• _ACTIONS TO TAKE_:
1 - Transcribe the part of the blog post about the Hannah Weybridge books that runs from "A woman's body" to "for the family.".
2 - Summarize the blog post about the Hannah Weybridge books in two sentences.
3 - Take the blog post about the Hannah Weybridge books further, picking up where it stops.

• _SOURCE TEXT_:
A product of contemplation; a thought: "an elegant tapestry of quotations, musings, aphorisms, and autobiographical reflections" (James Atlas).

Today I am thrilled to welcome Anne Coates to the blog. Anne is the author of the highly successful Hannah Weybridge series of books which are published by Urbane Publications. I can't thank Anne enough for stopping by with a great post about Setting a series in the 1990's. First off let me start by telling you a bit about the books. 

SHE IS HUNTING FOR THE TRUTH, BUT WHO IS HUNTING HER? Freelance journalist and single mother Hannah Weybridge is commissioned by a national newspaper to write an investigative article on the notorious red light district in Kings Cross. There she meets prostitute Princess, and police inspector in the vice squad, Tom Jordan. When Princess later arrives on her doorstep beaten up so badly she is barely recognisable, Hannah has to make some tough decisions and is drawn ever deeper into the world of deceit and violence. Three sex workers are murdered, their deaths covered up in a media blackout, and Hannah herself is under threat. As she comes to realise that the taste for vice reaches into the higher echelons of the great and the good, Hannah realises she must do everything in her power to expose the truth .... and stay alive.


Death's Silent Judgement is the thrilling sequel to Dancers in the Wind, and continues the gripping series starring London-based investigative journalist Hannah Weybridge. The series is very much in the best traditions of British women crime writers such as Lynda La Plante and Martina Cole. Following the deadly events of Dancers in the Wind, freelance journalist and single mother Hannah Weybridge is thrown into the heart of a horrific murder investigation when a friend, Liz Rayman, is found with her throat slashed at her dental practice. With few clues to the apparently motiveless crime Hannah throws herself into discovering the reason for her friend s brutal murder, and is determined to unmask the killer. But before long Hannah's investigations place her in mortal danger, her hunt for the truth placing her in the path of a remorseless killer...

A woman's body is found in a lake. Is it a sad case of suicide or something more sinister? Hannah Weybridge, still reeling from her friend's horrific murder and the attempts on her own life, doesn't want to get involved, but reluctantly agrees to look into the matter for the family.

• _SUPPLIED DATA_:
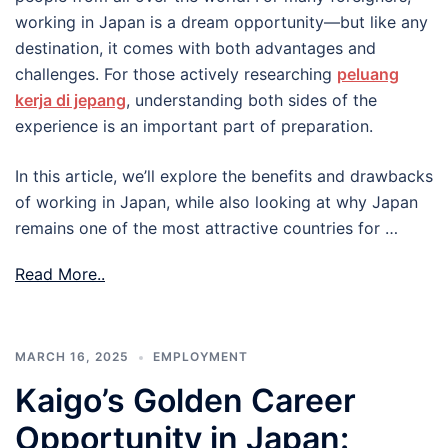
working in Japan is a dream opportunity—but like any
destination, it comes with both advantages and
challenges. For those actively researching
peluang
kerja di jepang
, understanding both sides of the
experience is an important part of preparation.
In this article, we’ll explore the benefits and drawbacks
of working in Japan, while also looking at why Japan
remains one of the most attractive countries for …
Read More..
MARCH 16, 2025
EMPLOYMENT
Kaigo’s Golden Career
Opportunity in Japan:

---

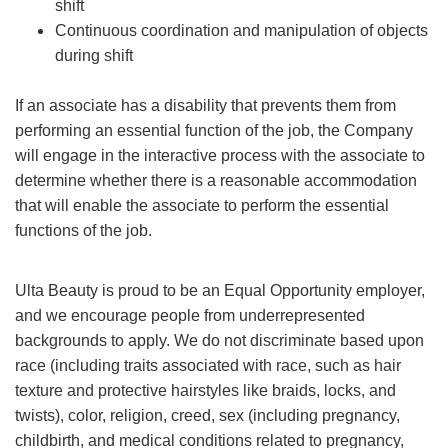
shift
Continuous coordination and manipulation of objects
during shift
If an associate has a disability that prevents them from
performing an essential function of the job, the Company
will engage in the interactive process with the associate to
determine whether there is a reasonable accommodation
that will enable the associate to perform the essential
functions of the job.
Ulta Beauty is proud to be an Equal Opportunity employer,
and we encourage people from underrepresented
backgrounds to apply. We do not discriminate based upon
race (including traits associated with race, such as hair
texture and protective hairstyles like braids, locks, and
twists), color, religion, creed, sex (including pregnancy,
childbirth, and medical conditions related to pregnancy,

--

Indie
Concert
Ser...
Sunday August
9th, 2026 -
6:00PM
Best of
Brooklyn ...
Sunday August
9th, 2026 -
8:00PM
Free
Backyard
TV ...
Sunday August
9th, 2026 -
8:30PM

• _SOLVED PROBLEMS_:
1 -
A woman's body is found in a lake. Is it a sad case of suicide or something more sinister? Hannah Weybridge, still reeling from her friend's horrific murder and the attempts on her own life, doesn't want to get involved, but reluctantly agrees to look into the matter for the family.

2 - Anne Coates, author of the Hannah Weybridge series published by Urbane Publications, is welcomed to the blog with a post about setting a series in the 1990s. The books follow freelance journalist and single mother Hannah Weybridge as she is drawn into the murders of sex workers in Kings Cross, the killing of her friend Liz Rayman, and the death of a woman found in a lake.

3 -
The past however still stalks her steps, and a hidden danger accompanies her every move.
The third in the bestselling Hannah Weybridge thriller series, Songs of Innocence provides Hannah with her toughest and deadliest - assignment yet...

Now I would like to hand you over to Anne...

Setting my Hannah Weybridge series in the 1990s

There’s a very good reason that Dancers in the Wind is set in 1993 – it’s the year it was first written. I submitted it to various agents and publishers but although it got good feedback it never found a home. Fast forward to 2015 – I found the manuscript in a drawer and decided to read it through. I still liked it but thought it could do with some rewriting and reshaping.

     That was the moment when I could have updated the narrative except that the initial concept was based on interviews I had done with prostitutes and police for an article in a national newspaper. The story was of its time and place (King’s Cross before it was redeveloped) so I decided to stick with the original. It wouldn’t have worked otherwise or it would have been a completely different story.

     As it was, the narrative did change as I rewrote it – an experience I found fascinating. Just when I thought I had completed it, I decided the penultimate chapter was too tame and brought in a completely different and dramatic scene. And so Hannah Weybridge, freelance journalist and single mother, was ready to face the world. Fortunately for me, Matthew Smith at Urbane Publications loved it and saw the possibility for a series.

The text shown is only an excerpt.